Problem details: From the entries below, pull out each line where "lines" appears.

START Records supplied

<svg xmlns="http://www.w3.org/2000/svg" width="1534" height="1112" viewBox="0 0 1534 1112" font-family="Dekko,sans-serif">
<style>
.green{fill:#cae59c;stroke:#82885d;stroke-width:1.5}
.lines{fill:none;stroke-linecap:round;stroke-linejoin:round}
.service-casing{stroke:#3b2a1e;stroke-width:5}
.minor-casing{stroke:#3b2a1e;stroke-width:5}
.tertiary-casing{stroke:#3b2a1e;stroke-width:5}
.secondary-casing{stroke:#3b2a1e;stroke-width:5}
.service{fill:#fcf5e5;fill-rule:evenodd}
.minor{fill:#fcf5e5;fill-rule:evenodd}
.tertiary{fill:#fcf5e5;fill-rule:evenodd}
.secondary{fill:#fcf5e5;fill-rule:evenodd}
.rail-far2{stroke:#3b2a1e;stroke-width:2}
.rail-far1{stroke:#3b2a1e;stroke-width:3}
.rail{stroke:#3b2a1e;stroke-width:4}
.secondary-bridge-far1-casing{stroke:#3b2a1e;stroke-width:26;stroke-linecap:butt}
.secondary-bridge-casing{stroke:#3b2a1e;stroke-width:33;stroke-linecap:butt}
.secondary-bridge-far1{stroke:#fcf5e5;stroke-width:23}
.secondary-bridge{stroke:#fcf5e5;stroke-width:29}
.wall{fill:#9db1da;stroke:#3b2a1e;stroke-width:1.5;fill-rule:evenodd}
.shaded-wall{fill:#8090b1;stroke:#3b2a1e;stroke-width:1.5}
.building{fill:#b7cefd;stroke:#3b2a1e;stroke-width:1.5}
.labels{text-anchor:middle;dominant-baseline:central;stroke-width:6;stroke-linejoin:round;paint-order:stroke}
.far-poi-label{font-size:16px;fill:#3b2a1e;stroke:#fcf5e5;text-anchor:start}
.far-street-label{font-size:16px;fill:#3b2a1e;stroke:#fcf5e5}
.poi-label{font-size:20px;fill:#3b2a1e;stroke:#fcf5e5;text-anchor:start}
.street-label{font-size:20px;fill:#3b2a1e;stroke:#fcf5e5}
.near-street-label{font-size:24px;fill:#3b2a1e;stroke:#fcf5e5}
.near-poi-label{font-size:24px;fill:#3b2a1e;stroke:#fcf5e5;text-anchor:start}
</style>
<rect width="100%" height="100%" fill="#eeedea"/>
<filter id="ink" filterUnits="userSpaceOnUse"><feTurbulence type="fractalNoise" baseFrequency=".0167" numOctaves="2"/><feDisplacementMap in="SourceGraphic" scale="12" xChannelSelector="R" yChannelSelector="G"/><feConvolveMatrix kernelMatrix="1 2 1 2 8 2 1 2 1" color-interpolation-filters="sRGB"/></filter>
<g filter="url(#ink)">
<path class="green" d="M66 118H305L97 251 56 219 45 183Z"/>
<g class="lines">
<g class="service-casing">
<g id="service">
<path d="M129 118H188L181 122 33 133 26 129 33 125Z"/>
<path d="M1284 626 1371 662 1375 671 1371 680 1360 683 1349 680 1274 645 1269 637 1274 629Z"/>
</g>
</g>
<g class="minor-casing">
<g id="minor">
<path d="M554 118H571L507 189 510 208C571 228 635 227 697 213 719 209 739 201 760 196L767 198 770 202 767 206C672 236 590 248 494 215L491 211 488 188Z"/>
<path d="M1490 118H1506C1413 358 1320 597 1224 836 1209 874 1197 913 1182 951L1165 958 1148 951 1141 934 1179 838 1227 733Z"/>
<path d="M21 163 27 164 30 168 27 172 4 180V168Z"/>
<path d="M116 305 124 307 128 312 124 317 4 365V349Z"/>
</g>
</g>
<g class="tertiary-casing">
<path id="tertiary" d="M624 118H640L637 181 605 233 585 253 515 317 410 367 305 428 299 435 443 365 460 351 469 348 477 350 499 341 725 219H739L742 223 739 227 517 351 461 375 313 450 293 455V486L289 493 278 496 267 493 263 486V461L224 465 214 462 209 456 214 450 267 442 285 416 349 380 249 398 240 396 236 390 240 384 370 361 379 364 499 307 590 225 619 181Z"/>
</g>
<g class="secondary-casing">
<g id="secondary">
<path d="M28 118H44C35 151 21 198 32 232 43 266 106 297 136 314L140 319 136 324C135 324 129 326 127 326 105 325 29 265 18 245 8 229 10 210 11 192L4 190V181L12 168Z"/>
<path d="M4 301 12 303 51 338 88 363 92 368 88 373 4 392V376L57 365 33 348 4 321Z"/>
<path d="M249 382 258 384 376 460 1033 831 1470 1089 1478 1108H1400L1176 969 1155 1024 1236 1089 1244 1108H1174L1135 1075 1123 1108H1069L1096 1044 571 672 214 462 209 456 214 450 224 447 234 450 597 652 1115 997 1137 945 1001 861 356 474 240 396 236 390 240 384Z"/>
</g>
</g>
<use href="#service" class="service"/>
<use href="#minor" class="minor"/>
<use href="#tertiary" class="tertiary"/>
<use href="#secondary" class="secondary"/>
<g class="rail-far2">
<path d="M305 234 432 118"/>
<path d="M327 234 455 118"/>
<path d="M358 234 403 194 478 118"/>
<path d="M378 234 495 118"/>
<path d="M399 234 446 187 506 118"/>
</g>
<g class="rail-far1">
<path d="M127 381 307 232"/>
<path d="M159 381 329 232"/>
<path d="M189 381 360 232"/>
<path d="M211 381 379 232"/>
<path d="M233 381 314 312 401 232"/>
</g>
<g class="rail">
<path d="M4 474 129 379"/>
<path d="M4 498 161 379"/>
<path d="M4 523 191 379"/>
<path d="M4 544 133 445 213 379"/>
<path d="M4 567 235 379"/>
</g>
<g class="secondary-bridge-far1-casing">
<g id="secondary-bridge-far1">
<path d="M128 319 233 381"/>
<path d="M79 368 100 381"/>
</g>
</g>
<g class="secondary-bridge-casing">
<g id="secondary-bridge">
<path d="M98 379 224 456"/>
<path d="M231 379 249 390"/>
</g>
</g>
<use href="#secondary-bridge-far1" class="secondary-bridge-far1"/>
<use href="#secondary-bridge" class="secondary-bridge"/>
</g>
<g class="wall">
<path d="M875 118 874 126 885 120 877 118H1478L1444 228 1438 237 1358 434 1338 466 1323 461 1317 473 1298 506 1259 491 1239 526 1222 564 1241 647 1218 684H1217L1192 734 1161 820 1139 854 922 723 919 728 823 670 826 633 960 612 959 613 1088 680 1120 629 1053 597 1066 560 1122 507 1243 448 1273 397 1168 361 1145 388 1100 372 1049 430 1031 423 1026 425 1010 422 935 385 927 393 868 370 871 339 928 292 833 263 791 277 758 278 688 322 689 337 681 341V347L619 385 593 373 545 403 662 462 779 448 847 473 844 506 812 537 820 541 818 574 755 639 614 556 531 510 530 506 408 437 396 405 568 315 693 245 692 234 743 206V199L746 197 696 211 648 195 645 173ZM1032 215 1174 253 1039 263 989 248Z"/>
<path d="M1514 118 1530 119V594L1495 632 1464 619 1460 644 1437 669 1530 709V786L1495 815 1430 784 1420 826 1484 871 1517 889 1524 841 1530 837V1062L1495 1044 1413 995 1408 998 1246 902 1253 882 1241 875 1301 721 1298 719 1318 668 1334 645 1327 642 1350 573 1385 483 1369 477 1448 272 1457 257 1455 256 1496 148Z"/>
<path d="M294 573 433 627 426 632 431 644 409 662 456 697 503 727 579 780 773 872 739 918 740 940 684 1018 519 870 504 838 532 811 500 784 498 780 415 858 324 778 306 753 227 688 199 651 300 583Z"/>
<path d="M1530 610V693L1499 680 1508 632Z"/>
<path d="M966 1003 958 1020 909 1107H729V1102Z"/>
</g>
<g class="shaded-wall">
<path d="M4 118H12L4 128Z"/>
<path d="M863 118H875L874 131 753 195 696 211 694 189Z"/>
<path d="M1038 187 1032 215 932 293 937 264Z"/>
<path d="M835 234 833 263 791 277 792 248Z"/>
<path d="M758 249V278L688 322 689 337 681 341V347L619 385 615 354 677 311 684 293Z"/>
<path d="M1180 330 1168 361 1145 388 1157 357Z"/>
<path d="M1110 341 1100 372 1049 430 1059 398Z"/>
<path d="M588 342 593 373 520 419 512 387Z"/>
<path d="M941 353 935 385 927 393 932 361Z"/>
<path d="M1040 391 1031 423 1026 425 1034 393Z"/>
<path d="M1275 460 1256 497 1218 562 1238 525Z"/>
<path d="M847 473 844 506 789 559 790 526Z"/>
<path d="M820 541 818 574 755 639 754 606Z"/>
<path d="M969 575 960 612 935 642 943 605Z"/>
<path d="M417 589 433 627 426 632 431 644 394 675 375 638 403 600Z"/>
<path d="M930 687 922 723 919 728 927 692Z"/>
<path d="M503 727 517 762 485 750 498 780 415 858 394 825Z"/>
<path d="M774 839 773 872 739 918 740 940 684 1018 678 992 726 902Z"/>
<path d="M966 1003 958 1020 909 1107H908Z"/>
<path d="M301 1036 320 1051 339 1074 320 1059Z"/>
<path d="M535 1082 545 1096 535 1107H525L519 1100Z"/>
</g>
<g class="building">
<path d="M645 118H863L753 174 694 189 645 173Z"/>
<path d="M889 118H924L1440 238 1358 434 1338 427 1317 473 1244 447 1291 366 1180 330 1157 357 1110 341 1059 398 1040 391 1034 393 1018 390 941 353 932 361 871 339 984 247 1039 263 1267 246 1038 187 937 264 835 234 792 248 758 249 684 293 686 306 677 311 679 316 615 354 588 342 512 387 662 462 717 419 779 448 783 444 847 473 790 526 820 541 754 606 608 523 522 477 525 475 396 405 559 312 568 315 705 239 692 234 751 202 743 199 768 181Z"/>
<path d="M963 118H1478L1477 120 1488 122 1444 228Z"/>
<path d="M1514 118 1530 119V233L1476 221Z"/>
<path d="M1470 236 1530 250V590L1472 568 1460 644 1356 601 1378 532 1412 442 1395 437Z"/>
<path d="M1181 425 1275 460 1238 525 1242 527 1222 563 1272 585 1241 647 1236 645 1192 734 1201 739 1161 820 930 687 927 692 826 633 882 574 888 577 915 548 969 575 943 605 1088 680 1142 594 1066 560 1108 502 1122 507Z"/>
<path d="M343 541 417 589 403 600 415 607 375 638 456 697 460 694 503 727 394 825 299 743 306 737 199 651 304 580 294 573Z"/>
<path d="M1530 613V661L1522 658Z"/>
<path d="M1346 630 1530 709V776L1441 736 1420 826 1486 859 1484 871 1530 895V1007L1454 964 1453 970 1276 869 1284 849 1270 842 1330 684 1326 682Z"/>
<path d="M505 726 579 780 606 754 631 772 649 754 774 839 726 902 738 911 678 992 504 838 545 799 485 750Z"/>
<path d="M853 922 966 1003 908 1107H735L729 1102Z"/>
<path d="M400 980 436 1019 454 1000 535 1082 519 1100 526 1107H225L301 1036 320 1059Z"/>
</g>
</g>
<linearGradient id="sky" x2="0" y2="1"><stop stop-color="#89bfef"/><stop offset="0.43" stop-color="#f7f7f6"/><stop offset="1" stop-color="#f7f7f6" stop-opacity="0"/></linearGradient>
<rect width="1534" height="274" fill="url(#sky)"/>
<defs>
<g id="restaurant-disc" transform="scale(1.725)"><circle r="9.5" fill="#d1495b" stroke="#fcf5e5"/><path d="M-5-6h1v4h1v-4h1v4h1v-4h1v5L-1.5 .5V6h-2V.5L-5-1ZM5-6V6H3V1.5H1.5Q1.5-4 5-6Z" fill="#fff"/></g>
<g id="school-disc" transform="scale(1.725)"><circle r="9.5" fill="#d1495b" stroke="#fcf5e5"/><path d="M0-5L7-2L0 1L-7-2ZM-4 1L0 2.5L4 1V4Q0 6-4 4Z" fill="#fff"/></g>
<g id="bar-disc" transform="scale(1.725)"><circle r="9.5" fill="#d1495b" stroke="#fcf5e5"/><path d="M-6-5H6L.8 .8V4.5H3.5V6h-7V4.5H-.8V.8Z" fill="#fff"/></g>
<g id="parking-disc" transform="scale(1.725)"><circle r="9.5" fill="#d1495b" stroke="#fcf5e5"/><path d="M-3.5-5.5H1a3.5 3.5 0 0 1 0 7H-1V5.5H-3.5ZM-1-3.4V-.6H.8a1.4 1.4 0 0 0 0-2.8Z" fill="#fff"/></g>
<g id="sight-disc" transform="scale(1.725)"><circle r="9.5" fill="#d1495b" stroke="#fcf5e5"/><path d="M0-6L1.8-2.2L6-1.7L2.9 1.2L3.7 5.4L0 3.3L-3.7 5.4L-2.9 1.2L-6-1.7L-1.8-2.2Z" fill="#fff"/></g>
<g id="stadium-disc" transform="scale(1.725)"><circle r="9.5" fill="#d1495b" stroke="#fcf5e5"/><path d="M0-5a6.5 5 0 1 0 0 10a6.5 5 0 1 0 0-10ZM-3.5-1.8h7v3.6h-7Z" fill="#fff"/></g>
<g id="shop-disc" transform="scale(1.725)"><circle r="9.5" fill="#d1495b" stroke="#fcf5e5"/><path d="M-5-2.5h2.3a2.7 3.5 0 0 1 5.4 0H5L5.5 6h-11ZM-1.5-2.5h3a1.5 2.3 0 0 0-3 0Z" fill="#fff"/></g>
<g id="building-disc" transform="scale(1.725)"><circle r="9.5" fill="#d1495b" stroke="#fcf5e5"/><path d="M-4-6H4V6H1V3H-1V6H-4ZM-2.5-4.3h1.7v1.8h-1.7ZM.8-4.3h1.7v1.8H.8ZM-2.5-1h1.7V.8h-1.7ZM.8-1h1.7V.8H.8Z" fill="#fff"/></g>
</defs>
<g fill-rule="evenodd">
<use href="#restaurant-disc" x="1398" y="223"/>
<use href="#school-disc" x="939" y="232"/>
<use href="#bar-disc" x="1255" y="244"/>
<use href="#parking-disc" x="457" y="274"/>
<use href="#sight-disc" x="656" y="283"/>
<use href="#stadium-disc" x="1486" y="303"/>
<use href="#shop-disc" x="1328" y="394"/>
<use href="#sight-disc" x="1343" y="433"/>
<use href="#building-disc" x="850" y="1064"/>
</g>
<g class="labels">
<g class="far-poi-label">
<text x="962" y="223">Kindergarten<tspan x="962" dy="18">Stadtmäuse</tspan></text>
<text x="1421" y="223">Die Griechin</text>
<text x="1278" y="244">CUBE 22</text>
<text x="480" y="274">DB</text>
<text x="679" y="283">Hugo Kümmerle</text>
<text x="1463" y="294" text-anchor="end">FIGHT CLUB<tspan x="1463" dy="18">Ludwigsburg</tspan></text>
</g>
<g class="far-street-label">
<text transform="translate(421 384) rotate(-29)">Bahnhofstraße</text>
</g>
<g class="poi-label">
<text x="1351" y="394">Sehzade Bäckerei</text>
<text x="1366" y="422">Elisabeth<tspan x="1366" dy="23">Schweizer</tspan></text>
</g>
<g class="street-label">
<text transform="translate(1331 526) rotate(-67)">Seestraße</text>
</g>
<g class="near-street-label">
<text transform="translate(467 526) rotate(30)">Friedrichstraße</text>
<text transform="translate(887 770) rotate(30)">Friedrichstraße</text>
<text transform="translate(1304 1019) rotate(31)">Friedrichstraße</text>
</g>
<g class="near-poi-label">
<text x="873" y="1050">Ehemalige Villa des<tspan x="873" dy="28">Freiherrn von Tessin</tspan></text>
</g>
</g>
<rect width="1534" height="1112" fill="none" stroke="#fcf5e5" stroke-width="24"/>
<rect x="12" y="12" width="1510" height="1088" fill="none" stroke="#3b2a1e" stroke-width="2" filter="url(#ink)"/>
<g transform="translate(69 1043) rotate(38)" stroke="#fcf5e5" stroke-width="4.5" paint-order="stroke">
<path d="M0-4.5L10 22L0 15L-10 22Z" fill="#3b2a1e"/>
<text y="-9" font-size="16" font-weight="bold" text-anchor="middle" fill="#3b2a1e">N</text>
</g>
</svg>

END Records supplied

Written answer:
.lines{fill:none;stroke-linecap:round;stroke-linejoin:round}
<g class="lines">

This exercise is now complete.